What do I do when my faith doesn't make sense?
What do I do when my faith doesn’t make sense? Oh, the burden of rationality. I really had to wonder this week how we got to the point where we really need to understand everything. Really? This sounds bad, but when I am asked the question "What do I do when my faith doesn’t make sense?" I might counter with, “What do you do when your faith does make sense?”
How could it possibly make sense? Louis C.K. does a bit where he says that it’s impossible to be certain about God not existing. How do you know God doesn’t exist? Well, I didn’t see him yet. But you’re a human. You can see like a hundred yards ahead. What if God was always behind you?
It’s not just our smart phones that make us so entitled to understanding everything. In Paul’s day, there seemed to be a preoccupation with rationality too. In fact, in the Greek world, where he was doing a bulk of his ministry, philosophy itself was born. About 500 years before the common era, or Before Christ, was Pythagoras, Plato, and Aristotle. Rational philosophers who believed that the world made sense. Pythagoras famously uttered, “All is number.”
Plato, on the other hand, argued that reason superseded senses. Aristotle took Plato’s theories further. He came up with syllogistic logic. We are given a premise and then from there we can make further conclusions based on deductive reasoning. A major premise, coupled with a minor premise, offers a conclusion. For example, “All humans are mortal. All Philadelphians are humans. All Philadelphians are mortal.”
These basic ideas are still instrumental to our thinking today. But they aren’t all good.
In Corinth, Paul needed to subvert this kind of thinking in order for people to believe in something greater than themselves. Christians almost automatically need to acknowledge that the world cannot start and end with their rationality. So it’s not surprising that Paul starts his letter to the Corinthians trying to present a different world view.
Paul is saying God has made foolish all wisdom of people. That even the Greeks, amid their genius, need to submit to their creator. Paul is preaching to Jews and Greeks who think that the death and resurrection of Jesus is either scandalous or foolish. God uses the weak among him to do his work and he wraps them up in his wisdom. God uses what the world thinks is foolish to shame the wise. Paul even says that God uses the people the world considers low-class and low-lives to do his work.
But since so many Enlightenment-era philosophers influence us, and the fact that the United States is the crowning achievement of the Enlightenment, it’s not surprising that we can’t seem to let go of our certain rationality.
Even in the postmodern era in which many truths are based on our individual experiences, we can’t seem to grant ourselves permission not to understand.

> **Instruction A**
Answer these from the piece on faith and reason:
(i) Which philosopher is quoted as saying "All is number"?
(ii) In which city did Paul need to subvert this kind of thinking?
(iii) Which country does the piece call the crowning achievement of the Enlightenment?
> **Instruction B**
Rewrite the passage of the piece on faith and reason starting at "What do I do when my faith doesn't" and ending at "always behind you?", with "fifty yards" in place of "hundred yards".

> **Data below**
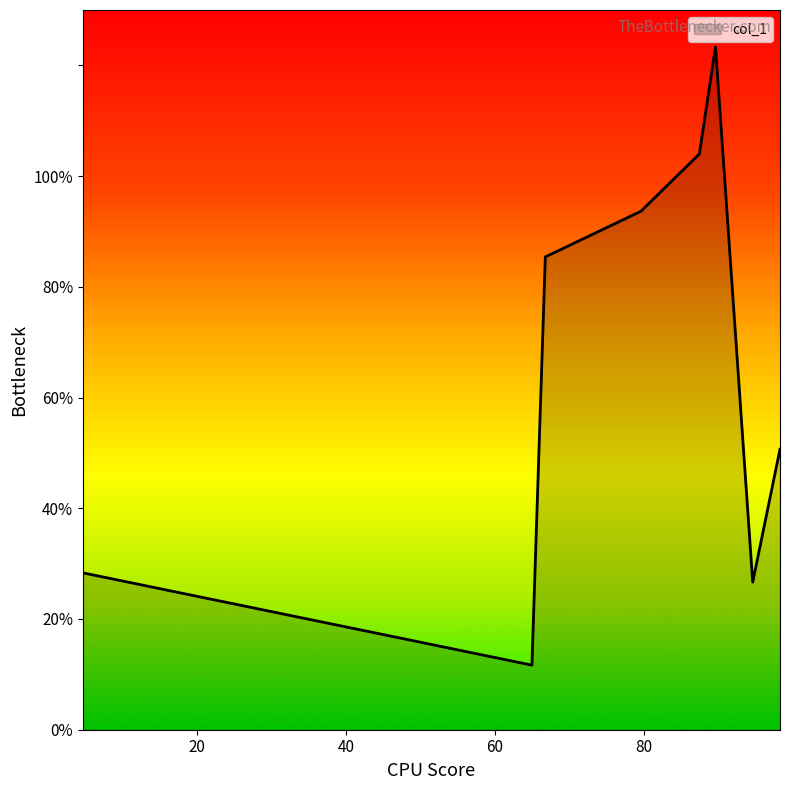

What is the difference between the maximum and minimum values?

111.7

> **Problem solution A**
(i) Pythagoras
(ii) Corinth
(iii) The United States

> **Problem solution B**
What do I do when my faith doesn't make sense?
What do I do when my faith doesn’t make sense? Oh, the burden of rationality. I really had to wonder this week how we got to the point where we really need to understand everything. Really? This sounds bad, but when I am asked the question "What do I do when my faith doesn’t make sense?" I might counter with, “What do you do when your faith does make sense?”
How could it possibly make sense? Louis C.K. does a bit where he says that it’s impossible to be certain about God not existing. How do you know God doesn’t exist? Well, I didn’t see him yet. But you’re a human. You can see like a fifty yards ahead. What if God was always behind you?